2009-03-04/Truth and reconciliation are also on the agenda in the Middle East
Truth and reconciliation are also on the agenda in the Middle East
By Michael de Laine, Copenhagen, 4 March 2009
Truth and reconciliation processes are probably best known from South Africa (1995), but they stem from the Nuremberg Trials after the Second World War and truth and reconciliation processes in South America – Argentina in 1983, Chile in 1990.
Unlike these, however, the truth and reconciliation processes that have started in the Arab Middle East are not connected with transitions from one form of rule to another, but have taken place under a continuing rule – sometimes with the aid of the rulers, sometimes without.
Sune Haugbølle of the Department of Cross-Cultural and Regional Studies at the University of Copenhagen, has studied truth and reconciliation processes at close hand in Lebanon and Syria. He has also edited a book, ‘The Politics of Violence, Truth and Reconciliation in the Arab Middle East’, together with Anders Hastrup.
The book features studies of six Arab countries in which legacies of political violence have been challenged through various initiatives to promote “truth-telling” and transitional justice.
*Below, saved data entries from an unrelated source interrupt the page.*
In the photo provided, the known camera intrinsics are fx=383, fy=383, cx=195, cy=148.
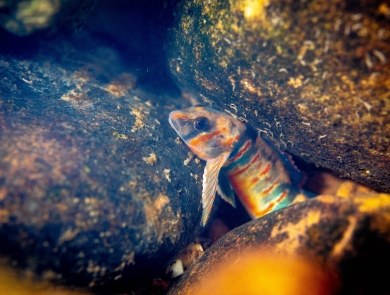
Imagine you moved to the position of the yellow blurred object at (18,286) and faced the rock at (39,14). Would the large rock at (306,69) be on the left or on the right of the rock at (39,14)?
right

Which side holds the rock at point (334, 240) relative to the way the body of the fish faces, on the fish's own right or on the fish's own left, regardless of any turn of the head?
on the fish's own left

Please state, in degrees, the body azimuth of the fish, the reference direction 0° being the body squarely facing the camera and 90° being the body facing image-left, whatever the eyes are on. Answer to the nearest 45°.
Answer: approximately 90°

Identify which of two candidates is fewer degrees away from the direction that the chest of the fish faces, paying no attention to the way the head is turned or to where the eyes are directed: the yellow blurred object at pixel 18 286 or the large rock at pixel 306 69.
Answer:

Pressure for political liberalisation and the growth of civil society and independent media inside Arab countries have prompted the debate about violent events in the post-colonial period. As well as Lebanon and Syria, both Morocco and Algeria have set up truth commissions, while the trial of Iraqi ruler Saddam Hussein is considered by come to be form of truth and reconciliation process.
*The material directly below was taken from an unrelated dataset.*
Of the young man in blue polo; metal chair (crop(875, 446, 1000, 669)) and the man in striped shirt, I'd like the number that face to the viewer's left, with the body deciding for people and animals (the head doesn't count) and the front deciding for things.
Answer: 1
And perhaps today’s announcement that the International Criminal Court (ICC) has now issued an arrest warrant against the present Sudanese president, Omar Hassan Ahmed al-Bashir, for crimes against humanity and war crimes against civilians in Darfur, can lead to a truth and reconciliation process in Sudan.
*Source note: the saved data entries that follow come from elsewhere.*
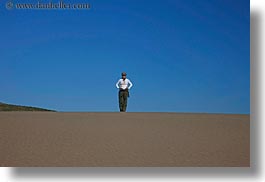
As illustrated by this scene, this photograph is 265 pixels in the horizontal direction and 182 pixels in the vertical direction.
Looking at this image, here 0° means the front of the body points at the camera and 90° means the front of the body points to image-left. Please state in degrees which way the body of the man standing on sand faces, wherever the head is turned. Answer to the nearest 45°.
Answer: approximately 0°
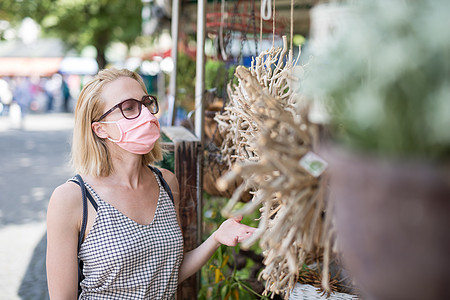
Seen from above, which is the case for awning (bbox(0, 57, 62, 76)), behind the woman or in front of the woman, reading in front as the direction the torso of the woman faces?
behind

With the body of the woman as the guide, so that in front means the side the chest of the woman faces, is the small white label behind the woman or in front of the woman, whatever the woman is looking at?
in front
The book’s articles highlight how the interplay between state-orchestrated initiatives (such as truth and reconciliation committees and ministerial committees), civil society actors (including former political prisoners, investigative journalists and NGOs), and external actors (such as transnational NGOs, state-sponsored dialogue initiatives, the UN and the EU) is creating a new political field.
The book examines the extent to which this field challenges the Arab nation-state’s monopoly on history and violence, and asks whether public narratives of violence, memory and justice consolidate or challenge political legitimacy of current regimes.